[[ Extracted data open ]]
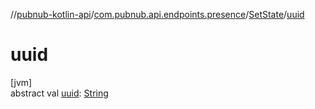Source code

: //[pubnub-kotlin-api](../../../index.md)/[com.pubnub.api.endpoints.presence](../index.md)/[SetState](index.md)/[uuid](uuid.md)

# uuid

[jvm]\
abstract val [uuid](uuid.md): [String](https://kotlinlang.org/api/latest/jvm/stdlib/kotlin/-string/index.html)
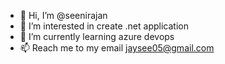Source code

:- 👋 Hi, I’m @seenirajan
- 👀 I’m interested in create .net application 
- 🌱 I’m currently learning azure devops
- 📫 Reach me to my email jaysee05@gmail.com

<!---
seenirajan/seenirajan is a ✨ special ✨ repository because its `README.md` (this file) appears on your GitHub profile.
You can click the Preview link to take a look at your changes.
--->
[[ Extracted data closed ]]
Which lines of the data above contain the string "index"? Return each of them in full.

: //[pubnub-kotlin-api](../../../index.md)/[com.pubnub.api.endpoints.presence](../index.md)/[SetState](index.md)/[uuid](uuid.md)
abstract val [uuid](uuid.md): [String](https://kotlinlang.org/api/latest/jvm/stdlib/kotlin/-string/index.html)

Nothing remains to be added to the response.